Pathophysiology of hypertension during preeclampsia: linking placental ischemia with endothelial dysfunction

Jeffrey S Gilbert, Michael J Ryan, Babbette B LaMarca, Mona Sedeek, Sydney R Murphy, Joey P Granger
American Journal of Physiology. Heart and Circulatory Physiology 2008, 294 (2): H541-50
Studies over the last decade have provided exciting new insights into potential mechanisms underlying the pathogenesis of preeclampsia. The initiating event in preeclampsia is generally regarded to be placental ischemia/hypoxia, which in turn results in the elaboration of a variety of factors from the placenta that generates profound effects on the cardiovascular system. This host of molecules includes factors such as soluble fms-like tyrosine kinase-1, the angiotensin II type 1 receptor autoantibody, and cytokines such as tumor necrosis factor-alpha, which generate widespread dysfunction of the maternal vascular endothelium.
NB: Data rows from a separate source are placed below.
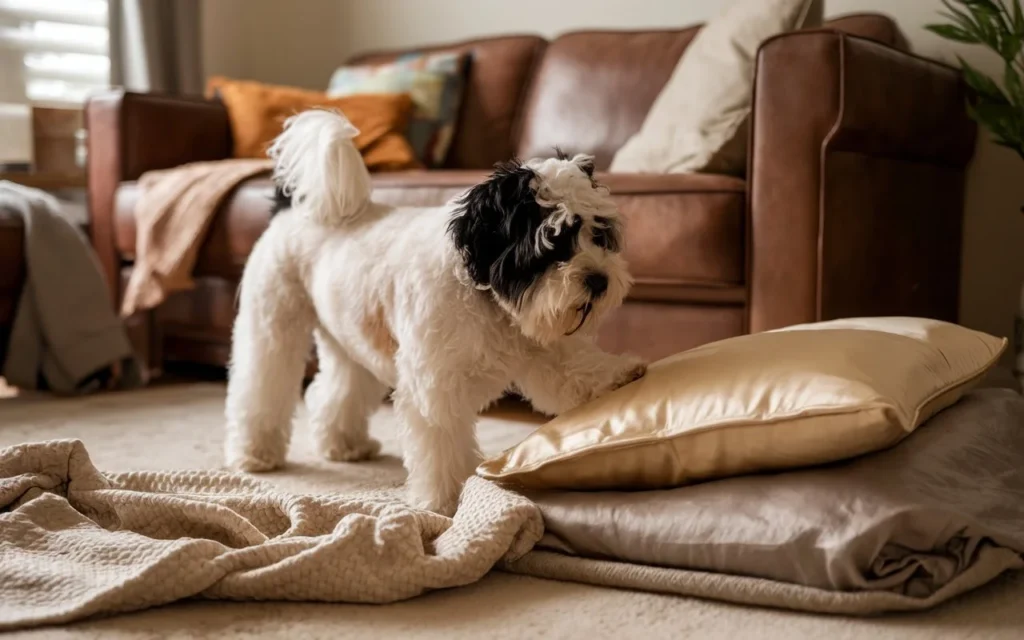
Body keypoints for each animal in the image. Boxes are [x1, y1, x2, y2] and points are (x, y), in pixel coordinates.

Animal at [227, 107, 643, 512]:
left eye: (598, 234)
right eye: (553, 241)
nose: (599, 280)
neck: (485, 297)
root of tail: (290, 210)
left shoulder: (544, 350)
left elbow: (578, 370)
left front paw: (619, 375)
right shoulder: (436, 386)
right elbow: (443, 446)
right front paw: (451, 499)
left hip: (350, 340)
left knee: (335, 389)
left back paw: (343, 444)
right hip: (273, 328)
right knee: (260, 385)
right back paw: (256, 452)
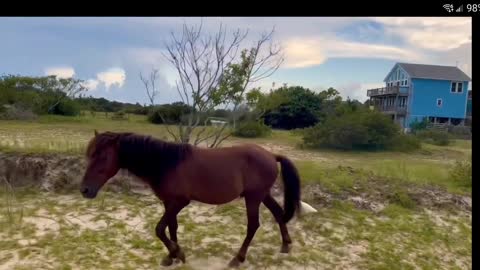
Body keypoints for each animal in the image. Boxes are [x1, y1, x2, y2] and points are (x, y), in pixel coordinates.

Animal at [81, 130, 300, 266]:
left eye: (102, 157)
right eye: (90, 155)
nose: (85, 190)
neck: (166, 163)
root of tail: (271, 155)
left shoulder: (179, 202)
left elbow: (159, 229)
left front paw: (178, 253)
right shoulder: (168, 202)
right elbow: (171, 228)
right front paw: (172, 256)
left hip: (253, 197)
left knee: (253, 225)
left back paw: (238, 259)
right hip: (262, 195)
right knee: (278, 213)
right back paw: (285, 245)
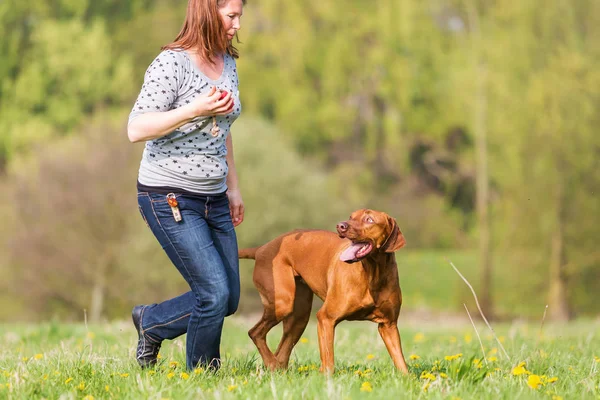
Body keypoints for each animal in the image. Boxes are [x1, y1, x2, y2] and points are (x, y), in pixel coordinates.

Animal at [239, 208, 408, 374]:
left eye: (369, 220)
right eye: (351, 216)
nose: (340, 226)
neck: (373, 274)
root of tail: (261, 248)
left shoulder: (388, 325)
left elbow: (401, 362)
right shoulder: (326, 318)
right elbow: (328, 361)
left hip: (299, 317)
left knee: (281, 352)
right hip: (282, 304)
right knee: (255, 333)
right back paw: (271, 364)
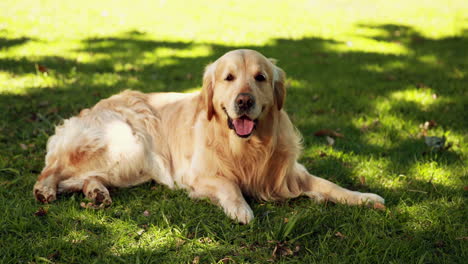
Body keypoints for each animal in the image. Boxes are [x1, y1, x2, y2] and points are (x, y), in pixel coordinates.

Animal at [33, 49, 384, 223]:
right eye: (228, 78)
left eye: (260, 77)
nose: (244, 102)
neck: (246, 145)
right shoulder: (198, 175)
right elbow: (230, 185)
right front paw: (241, 209)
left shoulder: (288, 174)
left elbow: (331, 186)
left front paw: (365, 198)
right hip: (128, 143)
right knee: (54, 170)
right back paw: (46, 190)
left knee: (83, 178)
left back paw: (97, 193)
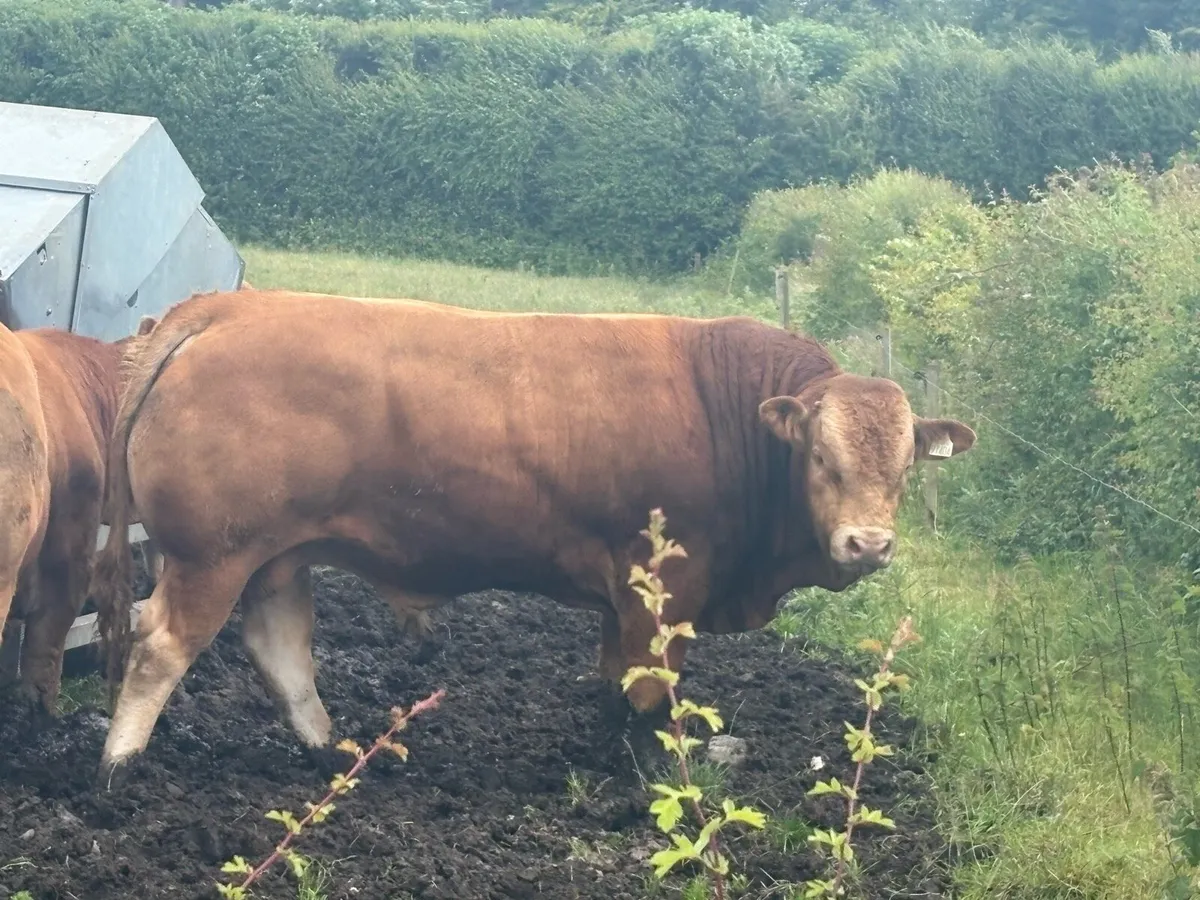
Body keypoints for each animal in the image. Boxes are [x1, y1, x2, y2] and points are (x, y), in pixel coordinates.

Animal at [90, 288, 976, 778]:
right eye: (822, 457)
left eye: (906, 465)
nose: (869, 544)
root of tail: (227, 306)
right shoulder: (663, 592)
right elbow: (652, 692)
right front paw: (655, 780)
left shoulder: (623, 601)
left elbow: (618, 684)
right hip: (213, 555)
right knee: (161, 645)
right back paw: (119, 767)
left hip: (275, 555)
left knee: (278, 649)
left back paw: (328, 751)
This dysfunction manifests as enhanced formation of factors such as endothelin, reactive oxygen species, and augmented vascular sensitivity to angiotensin II. Alternatively, the preeclampsia syndrome may also be evidenced as decreased formation of vasodilators such as nitric oxide and prostacyclin. Taken together, these alterations cause hypertension by impairing renal pressure natriuresis and increasing total peripheral resistance. Moreover, the quantitative importance of the various endothelial and humoral factors that mediate vasoconstriction and elevation of arterial pressure during preeclampsia remains to be elucidated. Thus identifying the connection between placental ischemia/hypoxia and maternal cardiovascular abnormalities in hopes of revealing potential therapeutic regimens remains an important area of investigation and will be the focus of this review.